(Beginning of GIVEN INFORMATION)

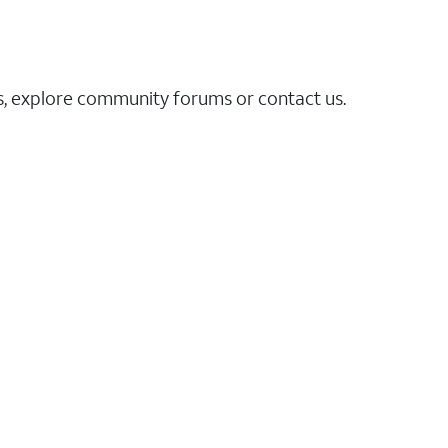
es, explore community forums or contact us.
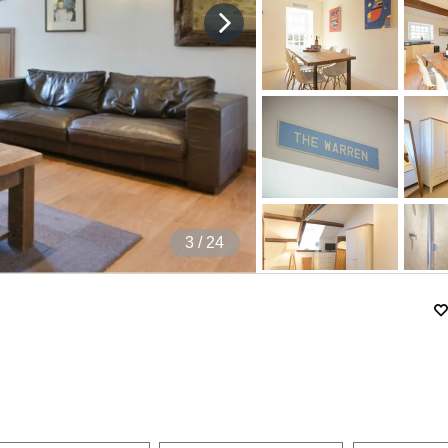
4
/ 24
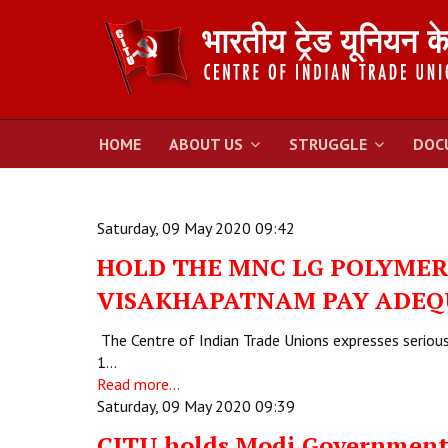
HOME
ABOUT US
STRUGGLE
DOC
Saturday, 09 May 2020 09:42
HOLD THE MNC LG POLYMER 
VISAKHAPATNAM PAY ADEQ
The Centre of Indian Trade Unions expresses serious 
1…
Read more...
Saturday, 09 May 2020 09:39
CITU holds Modi Government 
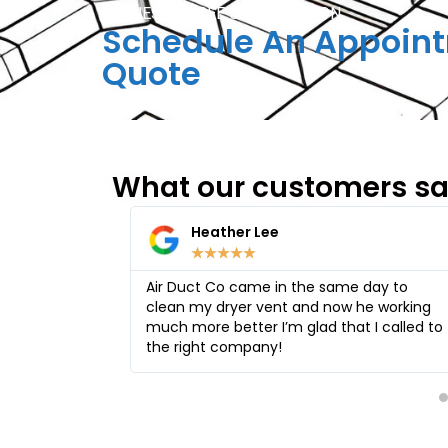
REQUEST A FREE CONSULTATION
Schedule An Appoint
Quote
What our customers s
Ruth GrunauLee
★
★
★
★
★
ame day to
I using the company for many years they
ow he working
cleaned the ducts in my house and my
hat I called to
daughter house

(End of GIVEN INFORMATION)

**INSTRUCTIONS TO FOLLOW**
For each line above, output its wording exactly and leave out any picture.

**ANSWER TO THIS TASK**
es, explore community forums or contact us.
4
/ 24
HOME
ABOUT US
STRUGGLE
DOC
Saturday, 09 May 2020 09:42
HOLD THE MNC LG POLYMER 
VISAKHAPATNAM PAY ADEQ
The Centre of Indian Trade Unions expresses serious 
1…
Read more...
Saturday, 09 May 2020 09:39
CITU holds Modi Government 
REQUEST A FREE CONSULTATION
Schedule An Appoint
Quote
What our customers s
Ruth GrunauLee
★
★
★
★
★
ame day to
I using the company for many years they
ow he working
cleaned the ducts in my house and my
hat I called to
daughter house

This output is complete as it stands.